PENSAMENTO PLURAL O Coliseu digital e a erosão moral, por Palmarí de Lucena

O artigo do escritor Palmarí de Lucena tece crítica a transformação da violência em espetáculo na política contemporânea e analisa como a exibição reiterada do sofrimento molda afetos, naturaliza a brutalidade e empobrece o debate público. Ao relacionar essa lógica ao contexto brasileiro, o texto alerta para os riscos de exceções permanentes, retórica punitiva e erosão do devido processo legal. Defende que segurança pública exige política de Estado, não entretenimento, e que preservar a dignidade humana é imperativo cívico e institucional. Confira íntegra...

Governos sempre recorreram a símbolos para expressar autoridade. O que distingue o nosso tempo é a conversão da violência em espetáculo. Quando a ação estatal se apresenta como entretenimento e a dor alheia vira conteúdo, não se está apenas comunicando políticas públicas, mas também formando sensibilidades. A linguagem do poder passa a educar sentimentos: o que considerar legítimo, o que tolerar e — mais alarmante — o que aplaudir.

A alegoria de Santo Agostinho sobre Alípio, que entra no Coliseu consternado e sai convertido, ilustra essa dinâmica antiga e atual. Mudou o cenário, não o mecanismo. A arena tornou-se digital, o clamor migrou para as redes e a crueldade ganhou a estética do efêmero. A ferida moral, hoje, não decorre de choques isolados, mas da banalização contínua.

O debate jurídico é indispensável. Ele delimita competências, testa legalidades e impõe freios à ação do Estado. Mas não esgota a questão. Há um nível de análise inescapavelmente cívico: no que a exibição reiterada da violência nos transforma? Governos que comunicam pelo impacto tendem a substituir o argumento pelo efeito e a cidadania pelo aplauso. A política perde substância e ganha plateia.

No Brasil, essa pedagogia do choque também se manifesta. Operações exibidas como espetáculo, símbolos militares naturalizados como solução permanente e discursos que simplificam dilemas complexos moldam percepções coletivas. Quando determinados territórios passam a ser tratados como exceções, relativiza-se a ideia de cidadania plena. A exceção, porém, é sempre um laboratório perigoso: nasce como resposta emergencial e pode terminar como método.

Expressões que exaltam a eliminação do inimigo operam como atalhos emocionais. Produzem a sensação de ordem imediata, mas corroem garantias essenciais. O devido processo, a presunção de inocência e a proporcionalidade não são ornamentos jurídicos: são a base prática da segurança duradoura. Democracias que trocam garantias por catarse obtêm aplausos de curto prazo e fragilidade institucional no longo.

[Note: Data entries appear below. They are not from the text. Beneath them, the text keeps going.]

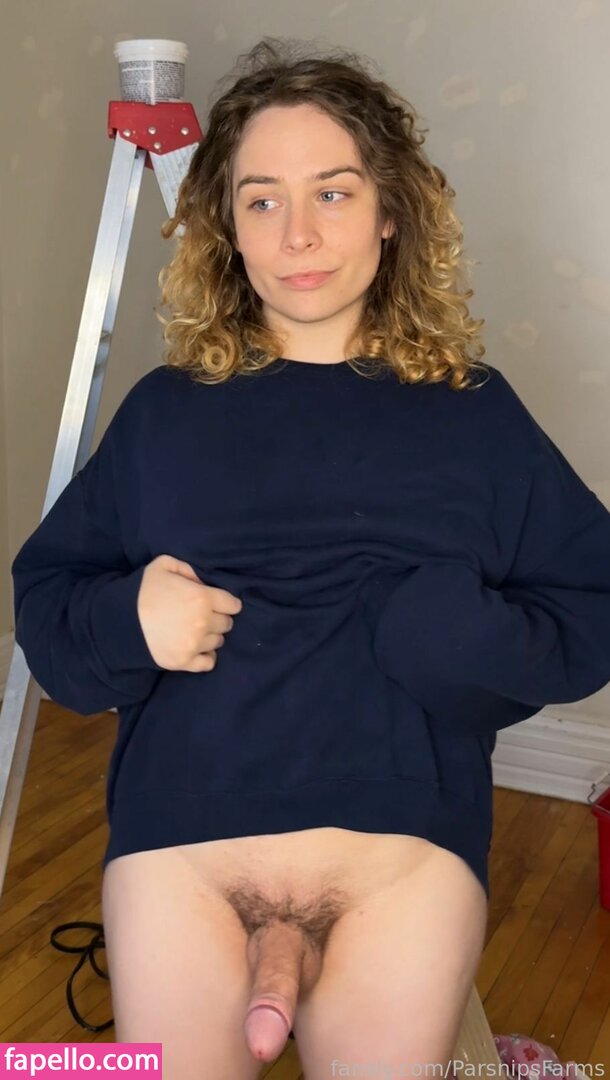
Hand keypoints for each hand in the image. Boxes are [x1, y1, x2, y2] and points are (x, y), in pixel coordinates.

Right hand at [137, 553, 241, 671]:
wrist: (119, 621)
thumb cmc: (142, 591)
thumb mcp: (163, 565)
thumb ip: (187, 569)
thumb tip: (201, 581)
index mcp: (202, 597)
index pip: (233, 605)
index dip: (228, 603)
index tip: (219, 603)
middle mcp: (203, 622)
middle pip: (227, 624)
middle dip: (218, 618)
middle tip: (204, 616)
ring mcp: (194, 644)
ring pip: (218, 642)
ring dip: (211, 636)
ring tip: (196, 631)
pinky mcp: (184, 662)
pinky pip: (209, 662)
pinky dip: (207, 656)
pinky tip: (198, 648)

Há ainda a dimensão social do espetáculo. Plataformas digitais amplificam conteúdos que chocam, e a audiência, muitas vezes, remunera a exposição da dor. Influenciadores, montagens e comentários que estetizam a tragédia não apenas refletem a cultura, mas a reforçam. O Coliseu de hoje é colaborativo: o público não só assiste, como impulsiona.

Autoridades, por sua vez, têm responsabilidade ampliada. Quando linguagem e gestos oficiais naturalizam a desumanização, o debate público perde densidade e a violência se torna mais tolerável. O resultado tangível aparece nas periferias, nas cadeias superlotadas e nos erros que não admitem reversão. O custo é humano e institucional.

A história oferece lições. Abraham Lincoln, em meio a uma guerra civil, escolheu a sobriedade e a conciliação como horizonte moral. Governar, ensinou, é também formar o caráter cívico. Países marcados por desigualdades e traumas autoritários, como o Brasil, demandam uma pedagogia compatível com o Estado de Direito: firme na lei, contida na linguagem, exigente na política pública.

Segurança pública não é espetáculo, é política de Estado. Requer inteligência, prevenção, investigação de qualidade, cadeia de custódia, controle externo e transparência. Exige, sobretudo, dignidade — para agentes e cidadãos. A força sem limite degrada a autoridade; a norma sem humanidade perde legitimidade. O ponto de equilíbrio é difícil, mas definidor.

A tecnologia levou o anfiteatro para o bolso. A cada gesto, abre-se a arena. A pergunta central já não é apenas “é legal?” ou “funciona?”, mas “o que isso nos faz?”. A integridade moral de uma sociedade não se perde de uma vez; esgarça-se por concessões acumuladas ao prazer do castigo.

Resistir, portanto, é um exercício cívico: recusar o aplauso à dor, desconfiar da simplificação punitiva, exigir políticas que dispensem a encenação. Preservar a própria consciência é, hoje, uma forma de participar da vida pública. E, num país que aprendeu a sobreviver, talvez seja tempo de aprender a preservar — inclusive aquilo que nos humaniza.